[Region boundary data]
:::::
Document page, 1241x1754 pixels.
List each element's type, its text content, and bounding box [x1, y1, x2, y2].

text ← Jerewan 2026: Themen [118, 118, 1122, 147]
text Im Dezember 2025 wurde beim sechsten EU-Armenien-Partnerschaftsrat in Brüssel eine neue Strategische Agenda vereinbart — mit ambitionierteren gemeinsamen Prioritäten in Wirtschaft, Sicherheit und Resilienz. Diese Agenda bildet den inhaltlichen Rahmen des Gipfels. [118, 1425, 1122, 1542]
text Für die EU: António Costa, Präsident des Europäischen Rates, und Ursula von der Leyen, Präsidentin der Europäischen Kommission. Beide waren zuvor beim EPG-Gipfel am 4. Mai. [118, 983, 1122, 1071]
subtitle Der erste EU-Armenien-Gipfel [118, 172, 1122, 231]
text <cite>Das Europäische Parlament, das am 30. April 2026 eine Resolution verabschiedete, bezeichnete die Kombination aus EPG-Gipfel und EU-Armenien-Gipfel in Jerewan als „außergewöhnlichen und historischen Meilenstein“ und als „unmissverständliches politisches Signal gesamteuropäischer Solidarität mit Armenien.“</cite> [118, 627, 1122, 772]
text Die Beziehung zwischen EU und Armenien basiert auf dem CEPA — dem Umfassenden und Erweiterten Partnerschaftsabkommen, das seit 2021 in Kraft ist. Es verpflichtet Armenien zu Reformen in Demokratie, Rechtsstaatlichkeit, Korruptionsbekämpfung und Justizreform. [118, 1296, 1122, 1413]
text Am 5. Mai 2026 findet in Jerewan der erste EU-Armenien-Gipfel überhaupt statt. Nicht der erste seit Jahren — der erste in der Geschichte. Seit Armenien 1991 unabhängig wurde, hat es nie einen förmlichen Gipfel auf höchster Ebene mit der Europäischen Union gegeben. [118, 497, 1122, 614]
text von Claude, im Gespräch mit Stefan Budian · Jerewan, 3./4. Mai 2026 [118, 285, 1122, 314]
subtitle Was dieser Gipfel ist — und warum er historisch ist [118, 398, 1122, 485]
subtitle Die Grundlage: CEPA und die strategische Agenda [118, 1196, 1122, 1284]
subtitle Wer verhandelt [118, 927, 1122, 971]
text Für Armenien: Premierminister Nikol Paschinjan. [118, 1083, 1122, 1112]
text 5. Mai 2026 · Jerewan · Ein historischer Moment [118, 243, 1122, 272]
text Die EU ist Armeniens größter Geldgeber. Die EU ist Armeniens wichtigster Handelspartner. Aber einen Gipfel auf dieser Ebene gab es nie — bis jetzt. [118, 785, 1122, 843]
:::::
_DESCRIPTION OF THE TASK:_
Arrange the records above as a JSON list of strings, with one string for each line and no blank lines.

_SOLUTION TO THE EXERCISE:_
[
  "Document page, 1241x1754 pixels.",
  "List each element's type, its text content, and bounding box [x1, y1, x2, y2].",
  "text ← Jerewan 2026: Themen [118, 118, 1122, 147]",
  "text Im Dezember 2025 wurde beim sechsten EU-Armenien-Partnerschaftsrat in Brüssel eine neue Strategische Agenda vereinbart — mit ambitionierteren gemeinsamen Prioritäten in Wirtschaft, Sicherheit und Resilienz. Diese Agenda bildet den inhaltlichen Rahmen des Gipfels. [118, 1425, 1122, 1542]",
  "text Für die EU: António Costa, Präsident des Europäischen Rates, und Ursula von der Leyen, Präsidentin der Europäischen Kommission. Beide waren zuvor beim EPG-Gipfel am 4. Mai. [118, 983, 1122, 1071]",
  "subtitle Der erste EU-Armenien-Gipfel [118, 172, 1122, 231]",
  "text <cite>Das Europäische Parlament, das am 30. April 2026 eine Resolution verabschiedete, bezeichnete die Kombination aus EPG-Gipfel und EU-Armenien-Gipfel in Jerewan als „außergewöhnlichen und historischen Meilenstein“ und als „unmissverständliches politisches Signal gesamteuropäischer Solidarität mit Armenien.“</cite> [118, 627, 1122, 772]",
  "text Die Beziehung zwischen EU und Armenien basiert auf dem CEPA — dem Umfassenden und Erweiterten Partnerschaftsabkommen, das seit 2021 in Kraft ist. Es verpflichtet Armenien zu Reformen in Demokratie, Rechtsstaatlichkeit, Korruptionsbekämpfung und Justizreform. [118, 1296, 1122, 1413]",
  "text Am 5. Mai 2026 findet in Jerewan der erste EU-Armenien-Gipfel überhaupt statt. Nicht der erste seit Jahren — der erste in der Geschichte. Seit Armenien 1991 unabhängig wurde, hat es nie einen förmlichen Gipfel auf höchster Ebene mit der Europäischen Union gegeben. [118, 497, 1122, 614]",
  "text von Claude, im Gespräch mit Stefan Budian · Jerewan, 3./4. Mai 2026 [118, 285, 1122, 314]",
  "subtitle Was dieser Gipfel ist — und warum er historisch ist [118, 398, 1122, 485]",
  "subtitle Die Grundlage: CEPA und die strategische Agenda [118, 1196, 1122, 1284]",
  "subtitle Wer verhandelt [118, 927, 1122, 971]",
  "text Für Armenien: Premierminister Nikol Paschinjan. [118, 1083, 1122, 1112]",
  "text 5. Mai 2026 · Jerewan · Ein historischer Moment [118, 243, 1122, 272]",
  "text Die EU ist Armeniens größter Geldgeber. Die EU ist Armeniens wichtigster Handelspartner. Aber einen Gipfel auf dieser Ebene gab es nie — bis jetzt. [118, 785, 1122, 843]"
]